An Evolving Environment

Even so, there is wide consensus among experts, EU leaders, and the wider public that the tenets of “Merkelism” provided much-needed stability. Yet, what exactly are the prospects for “Merkelism” surviving beyond Merkel’s role as chancellor?

Amid internal division over fundamental EU values, as well as external pressure impacting the development and integration of the Union, avoiding or concealing challenges may not be enough. Combating climate change and the COVID-19 pandemic are only two of these current challenges, which are provoking a shift from mere scepticism to nationalism. This growing individualism sows doubt in the EU project as a whole. It is against this evolving backdrop that Germany may need, and is presumably expected to, adopt a bolder stance.

The policy area of migration and asylum provides a deeper understanding of the EU setting post-Merkel. Paradoxically, even though these forms of human movement are a clear materialisation of interdependence, they are also the missing pieces in the European integration puzzle. Multilateralism, or “the transfer by national sovereign states of legitimacy and a degree of authority to international rules, principles and organisations,” is still largely absent in this policy area.

The handling of incoming migrants and asylum seekers is largely up to individual member states, which has resulted in tough limitations imposed on those seeking help.
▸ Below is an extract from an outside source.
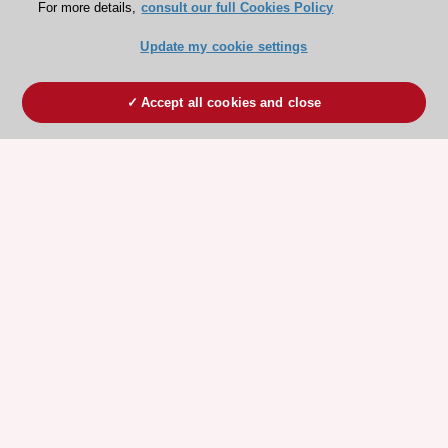
For more details,
consult our full Cookies Policy
Update my cookie settings
Accept all cookies and close
ESC 365 IS SUPPORTED BY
Moreover, since key EU regulations on the subject are unable to guarantee effective burden-sharing, member states are able to circumvent them. This is only one of the issues that may benefit from being actively promoted instead of cautiously brought into the discussion the way Germany under Merkel might have done.

Olaf Scholz, Germany’s new Chancellor, pictured here in June 2021.
(Credit: Alexandros Michailidis /

German Leadership under Scholz: Same or Different?

The prospects for this shift to occur are not as grim as one may initially think. The new German government, headed by Olaf Scholz, seems to understand the current dynamics and the resulting call for more progressivism. The government’s coalition agreement already hints at a more pronounced stance on key issues where progressive measures have been lacking.

Returning to migration and asylum, the government aims to encourage immigration and ensure additional rights for asylum seekers. The agreement also states that the new government seeks to make it easier for these categories of persons to enter the workforce, reunite with their families, achieve residential status, and ultimately citizenship. Although these proposed measures focus primarily on the German context, they will likely have a more widespread effect.

The progressive proposals of the Scholz government are likely to function as a model that will impact the course of EU-level discussions. What is less clear is whether this novel stance will manage to get everyone on board in working towards a common and more robust migration policy, or if the fears of division that persisted during the Merkel era will materialise. How will it affect other controversial matters of integration? Much more time is needed for a clear-cut answer.